Work has been challenging at times, especially when many of us cannot leave our apartment at all and thus cannot go far to record things. It can also be difficult to manage technical difficulties when collaborating on a project. And of course, it has been difficult preparing for a project that is not the final product everyone had been hoping for when they signed onto
The Seagull
.
Despite these difficulties, the process has been eye-opening and even fun.
“One of my favorite projects I worked on was a short video of my character Masha exploring her extremes,” Huntington wrote. “I got to ruin my makeup, sob and scream for those parts. It was a great release of quarantine energy!”
The project has been particularly collaborative because it has required both the cast and the crew to make creative material. Normally, Willcoxon writes, “You see the actors on stage but don’t realize how many people must work to realize the entire world of the play. In this project, we had everyone working together to create the content of this piece.”

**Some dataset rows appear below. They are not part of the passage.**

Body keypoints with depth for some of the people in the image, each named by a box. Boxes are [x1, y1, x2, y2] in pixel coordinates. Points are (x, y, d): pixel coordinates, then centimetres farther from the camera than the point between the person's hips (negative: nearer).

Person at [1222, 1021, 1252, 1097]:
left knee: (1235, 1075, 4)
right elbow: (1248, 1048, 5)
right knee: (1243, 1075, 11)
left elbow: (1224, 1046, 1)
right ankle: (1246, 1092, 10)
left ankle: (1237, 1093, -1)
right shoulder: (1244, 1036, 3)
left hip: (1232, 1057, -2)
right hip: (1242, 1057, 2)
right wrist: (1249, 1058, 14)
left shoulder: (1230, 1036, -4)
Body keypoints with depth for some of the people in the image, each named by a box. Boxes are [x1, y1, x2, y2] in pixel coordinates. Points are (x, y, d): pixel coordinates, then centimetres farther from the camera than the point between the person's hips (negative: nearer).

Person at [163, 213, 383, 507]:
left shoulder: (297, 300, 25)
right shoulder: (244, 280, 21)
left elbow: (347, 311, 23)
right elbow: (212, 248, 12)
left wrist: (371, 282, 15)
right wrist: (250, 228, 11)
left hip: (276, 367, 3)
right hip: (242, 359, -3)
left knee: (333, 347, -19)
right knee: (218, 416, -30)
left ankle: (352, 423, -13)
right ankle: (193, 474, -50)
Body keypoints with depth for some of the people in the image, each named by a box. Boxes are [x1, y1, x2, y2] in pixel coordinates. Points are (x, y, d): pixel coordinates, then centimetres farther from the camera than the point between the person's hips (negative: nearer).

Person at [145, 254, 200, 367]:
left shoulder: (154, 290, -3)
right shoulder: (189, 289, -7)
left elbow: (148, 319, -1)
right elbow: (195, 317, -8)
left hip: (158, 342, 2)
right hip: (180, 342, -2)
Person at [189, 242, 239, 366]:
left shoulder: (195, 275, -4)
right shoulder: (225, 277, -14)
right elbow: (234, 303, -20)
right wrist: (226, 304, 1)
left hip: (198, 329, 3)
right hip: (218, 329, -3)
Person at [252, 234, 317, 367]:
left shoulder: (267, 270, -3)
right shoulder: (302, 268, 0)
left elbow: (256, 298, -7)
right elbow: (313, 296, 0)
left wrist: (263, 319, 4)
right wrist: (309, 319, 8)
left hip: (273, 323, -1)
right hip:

As of what we can expect of the final project, things are currently tentative. According to Willcoxon, “Right now we are working on developing what that format will be… It is not a walk through the play but an experience of various moments and sequences that students have developed in relationship to the play and its world. We also want the site to be interactive — the viewer chooses the various sites to go to within the website.”
The date that “The Seagull You Never Saw” website goes live is also tentative and there are currently three target release dates. As the production team develops and designs the website, we seek to debut ideally before the end of the semester. Students and staff can expect an announcement via email of how to access and view the project.